## Task goal
For each line below that contains the word "Australia", return that line.

## Collected data

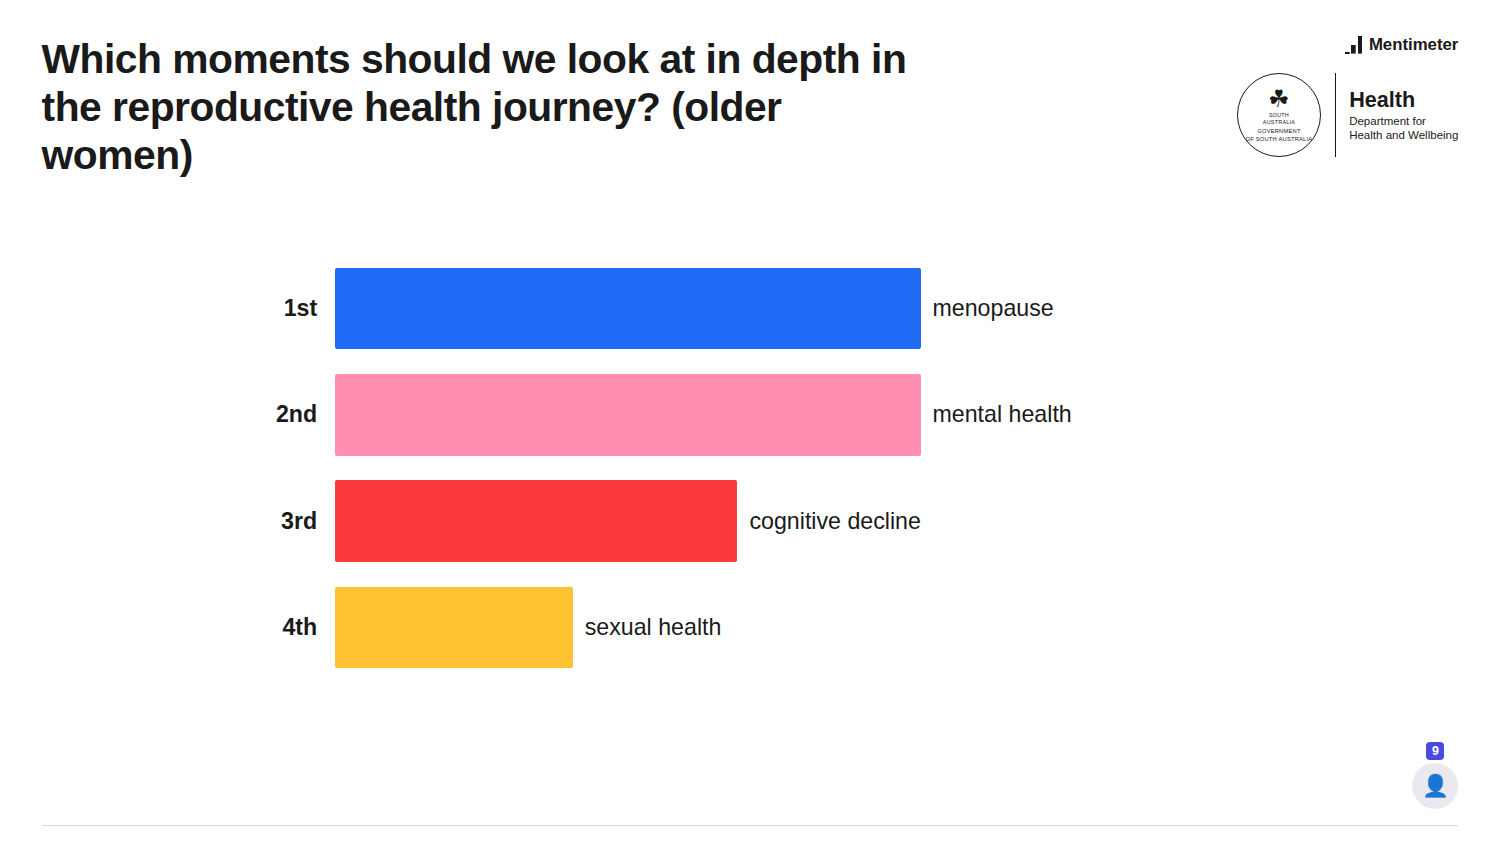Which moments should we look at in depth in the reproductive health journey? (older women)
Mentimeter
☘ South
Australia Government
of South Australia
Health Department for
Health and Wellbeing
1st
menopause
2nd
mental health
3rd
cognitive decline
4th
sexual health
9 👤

--

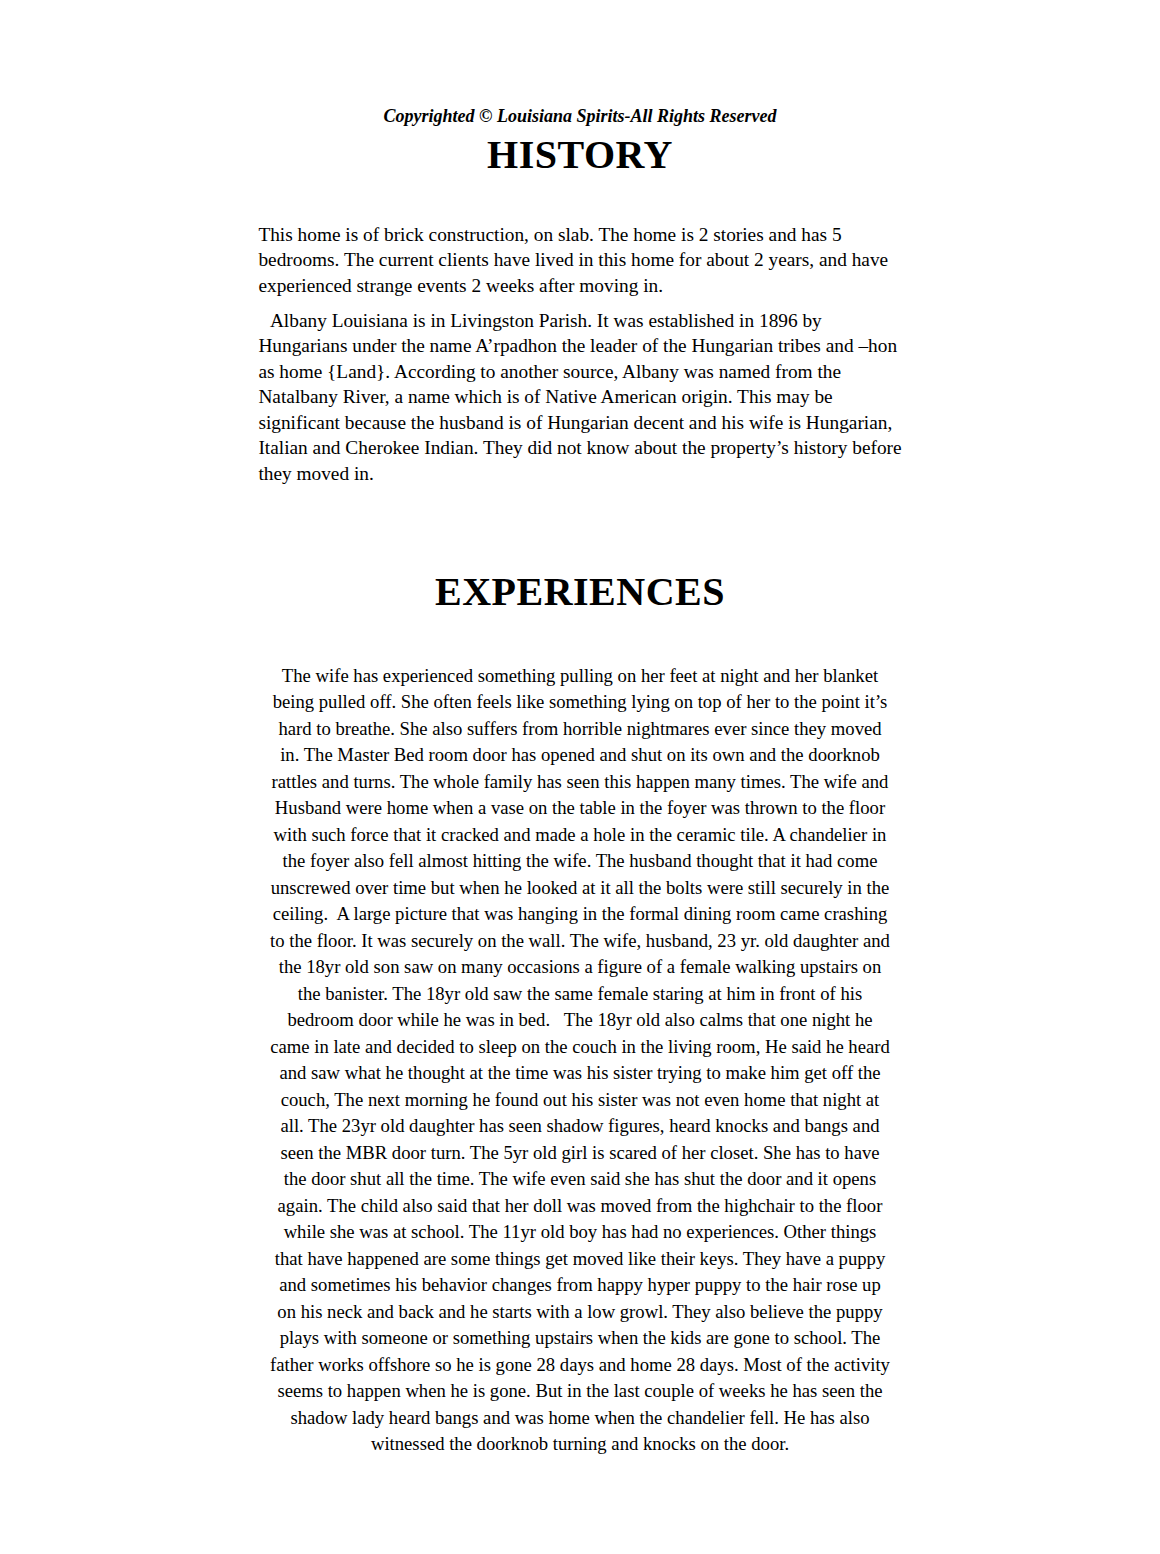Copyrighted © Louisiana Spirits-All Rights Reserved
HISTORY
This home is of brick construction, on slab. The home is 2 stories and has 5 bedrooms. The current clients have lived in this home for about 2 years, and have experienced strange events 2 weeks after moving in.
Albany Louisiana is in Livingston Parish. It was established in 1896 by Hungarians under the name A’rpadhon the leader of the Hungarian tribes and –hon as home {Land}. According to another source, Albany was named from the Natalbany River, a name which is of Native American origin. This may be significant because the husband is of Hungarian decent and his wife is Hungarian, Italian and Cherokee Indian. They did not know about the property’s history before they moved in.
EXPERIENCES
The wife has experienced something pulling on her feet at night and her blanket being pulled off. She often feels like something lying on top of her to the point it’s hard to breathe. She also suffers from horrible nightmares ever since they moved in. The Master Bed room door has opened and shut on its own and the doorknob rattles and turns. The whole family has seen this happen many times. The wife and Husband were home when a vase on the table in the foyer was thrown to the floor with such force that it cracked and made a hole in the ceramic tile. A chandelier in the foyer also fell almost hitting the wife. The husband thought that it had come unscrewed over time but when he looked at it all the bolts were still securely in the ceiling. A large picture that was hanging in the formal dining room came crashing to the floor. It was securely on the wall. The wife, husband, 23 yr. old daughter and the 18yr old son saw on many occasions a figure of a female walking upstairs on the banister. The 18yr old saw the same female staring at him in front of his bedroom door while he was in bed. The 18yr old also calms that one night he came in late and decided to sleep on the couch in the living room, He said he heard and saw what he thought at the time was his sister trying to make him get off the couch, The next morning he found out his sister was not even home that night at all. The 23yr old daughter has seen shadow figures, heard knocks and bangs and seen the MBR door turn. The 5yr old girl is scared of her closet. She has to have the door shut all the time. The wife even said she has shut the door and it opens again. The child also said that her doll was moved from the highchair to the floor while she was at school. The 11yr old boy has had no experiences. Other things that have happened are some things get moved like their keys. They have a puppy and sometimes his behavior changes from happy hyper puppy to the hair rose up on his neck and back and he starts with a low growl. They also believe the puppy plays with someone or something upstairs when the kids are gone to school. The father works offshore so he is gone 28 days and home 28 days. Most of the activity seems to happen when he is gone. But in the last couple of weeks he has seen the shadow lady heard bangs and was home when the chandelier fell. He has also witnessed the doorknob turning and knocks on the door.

## Completed task
Australia Government
of South Australia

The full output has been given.